幼い頃から一緒に育ってきた彼らに告げる言葉は、あまりにも重すぎた。改めて2人にそう告げると、自分も喉の奥がヒクヒクしてきて今にも涙が出てきそうになる。きゅ、とルフィの服の裾を掴むとまたぎゅうっと力強く抱きしめられて、それが何だか自分がしぼられるような感じがして目からとうとうぼろりと涙が出てきた。ああ、泣くつもりなんてなかったのに。泣きたくなんてなかったのに!


「…いつ、行くんだよ」
「私は、朝方…先にここを出るつもり。引越し業者は、お昼に来るって…聞いたよ」
「……お前そんなに、おれらが嫌だったか?」
「ッ?!バカなんじゃないの! 嫌なわけないじゃん! こんなにッ、こんなにも! 大好きなのに…!!!」
「っ、悪い」


彼らから離れたいか、と問われればそれは声を大にしてNOと言える。離れたくなんてない。これからもずっとずっとそばにいてずーっとバカやっていたい。でも、両親から引越しが決まったと言われたとき私はやっとエースのことで悩まなくて済むんだ、と思ってしまった。それと同時にエースへの気持ちが薄れていく未来の自分に恐れを抱く。あれだけ好きで好きで仕方なかったこの想いが、離れることによって何も無かったかのようになってしまうことが怖くて仕方がなかった。

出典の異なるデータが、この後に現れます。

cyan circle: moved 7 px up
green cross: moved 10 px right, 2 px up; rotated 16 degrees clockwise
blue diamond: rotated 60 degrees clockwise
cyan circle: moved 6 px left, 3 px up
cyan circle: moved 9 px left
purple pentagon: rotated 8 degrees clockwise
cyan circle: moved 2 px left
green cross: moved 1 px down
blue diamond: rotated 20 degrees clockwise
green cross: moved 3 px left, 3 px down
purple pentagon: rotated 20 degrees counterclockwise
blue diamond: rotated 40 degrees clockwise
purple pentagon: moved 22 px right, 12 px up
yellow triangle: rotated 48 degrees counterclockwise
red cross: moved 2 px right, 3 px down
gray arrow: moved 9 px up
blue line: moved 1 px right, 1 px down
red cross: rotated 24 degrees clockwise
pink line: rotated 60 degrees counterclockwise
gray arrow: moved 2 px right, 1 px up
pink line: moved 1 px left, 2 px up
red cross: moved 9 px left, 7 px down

「ごめんね、ごめんね。私がこんなんだから。こんな別れ方しかできない。ごめんね」
「…誰も悪くねェよ」
「、サボ」
「……連絡、たまにはよこせよ」
「アネモネ、おれにもだぞ!毎日!」
「うん、うん。連絡する。ごめんね」


ぎゅうぎゅうと抱きしめてくるルフィに私も応じるように腕を回して抱きしめ返す。ごめんね、ごめんね。心の中で何度も何度もそう唱える。すると私とルフィをまとめてサボが抱き締めてくる。大きいその腕に包まれた私とルフィは子供のようにわんわん泣いた。

私がもっと強かったなら、きっとこんな面倒で後味の悪い別れ方なんてしなかった。ごめんね。本当にごめんね。

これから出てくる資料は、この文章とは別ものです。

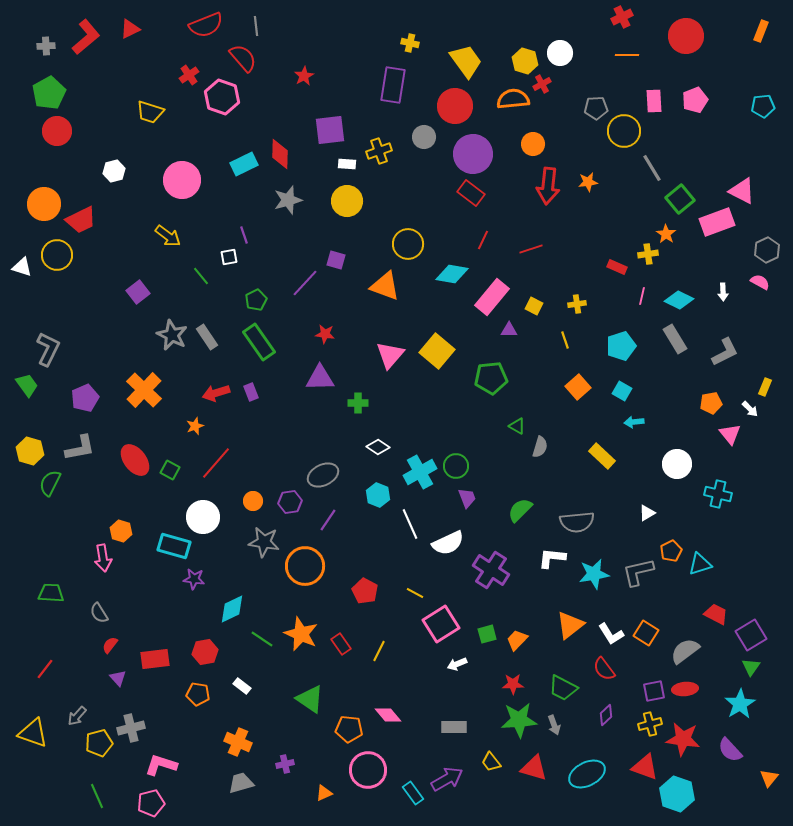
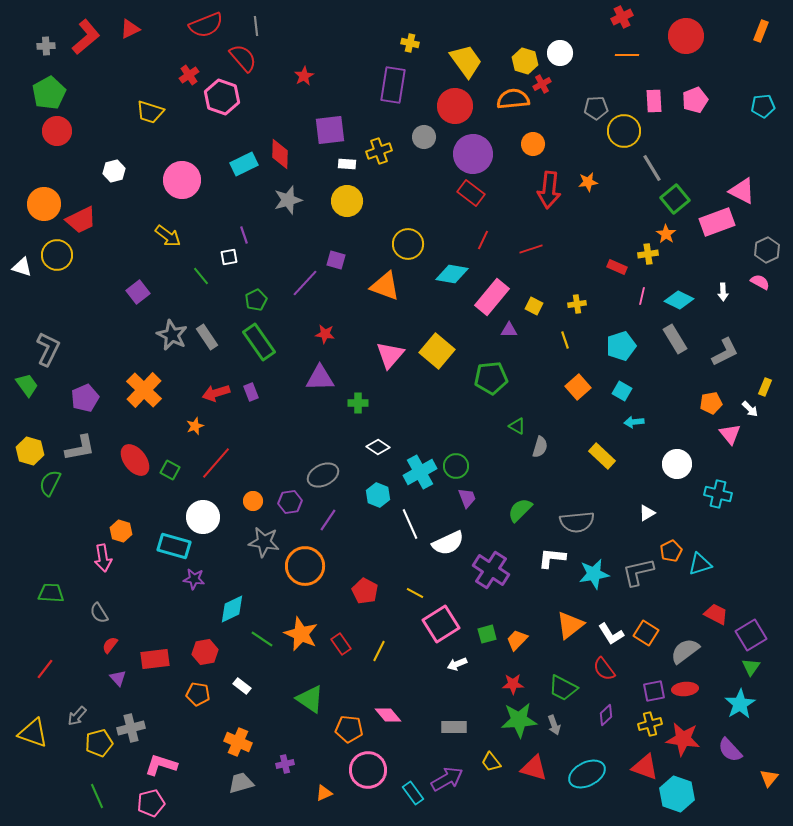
red arrow at (548, 186): moved 1 px right, 4 px down
green square at (680, 199): moved 5 px left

わんわんと泣いたからか、疲れ果てたルフィはいつの間にか寝てしまっていた。サボと2人で部屋まで運んであげたのはいいものの、ルフィが私の服の裾を掴んで離さないものだから離してくれるまでしばらくルフィの部屋にいることにした。サボはホットミルクを持ってきてくれて、ありがとうというとぐしゃりと頭を撫でられた。


「…なァ」


何十分かが過ぎたときだった。一向に離す気配の見せないルフィに対して困り果てていた私はルフィの頬を引っ張っていた。そんなときに、会話のない重い空気の中サボが口を開いた。なに、と応じてサボの方を向けば彼は何とも言えない気まずそうな顔をしていた。ああ、きっとエースのことだと私は直感的に思う。


「お前、その…エースになんて伝えるんだ。このこと」
「…………うん、それなんだけど。」
「? なんだこれ」
「手紙。エースに渡して」


思惑通りサボはエースのことを聞いてきた。私も、もし今日エースが家にいたらどうしようかと思っていた。いなかったのは、本当になんというか、不幸中の幸いといったら言い方が大分違うけど、そんな感じ。パーカーのポケットから出した手紙を受け取ったサボは怪訝そうな顔をしていた。まるで直接このことを伝えろとでも言いたそうに。バカだなあ、私にそんな勇気があるわけないじゃないか。だから今日いなかったことにとても感謝しているんだよ。


「…いいのか? 直接話し、しなくて」
「……いいの。だって、エースの顔見たら、私…行けなくなっちゃう。だからいいの」
「そっか」
「…ん、」
「……これ、渡しとく」
「うん、よろしくね」


へらりと笑みを浮かべれば下手くそ、と鼻をつままれる。ああ、もうこうやって話をすることもなくなるんだと実感する。引っ張られる感覚が無くなったと思えば、やっとルフィが手を離してくれたみたいだ。寝ているのに、まだ何か言いたそうな顔をしているルフィの頬を撫でる。ごめんねルフィ。携帯の時計を見るともう丑三つ時になっている。そろそろいくねと言うと、下まで送ってくとサボが言ってくれた。

玄関先で、なんだか名残惜しくてサボの顔をじっと見つめてるとぐい、と腕を引っ張られて抱き締められる。突然の行為に驚いて顔を上げるとその大きな目に涙を浮かべていた。サボが涙、そのことで頭がいっぱいになり何も言葉をかけられずにいたけど、パッとサボが離れて下までだと言ったのに家の前まで送ってくれた。言葉は交わさなかったがサボの目で何が言いたいかは分かった。


「じゃあね、サボ」
「おう」
「…ルフィと、エースによろしくねって」
「分かってる」


ひらり、と手を振る。扉が閉まるまでサボがこっちを見ていてくれていた。バタン、と閉まる扉の音があまりにも重くて、まるで私たちの関係の終わりを告げるかのような音にも聞こえた。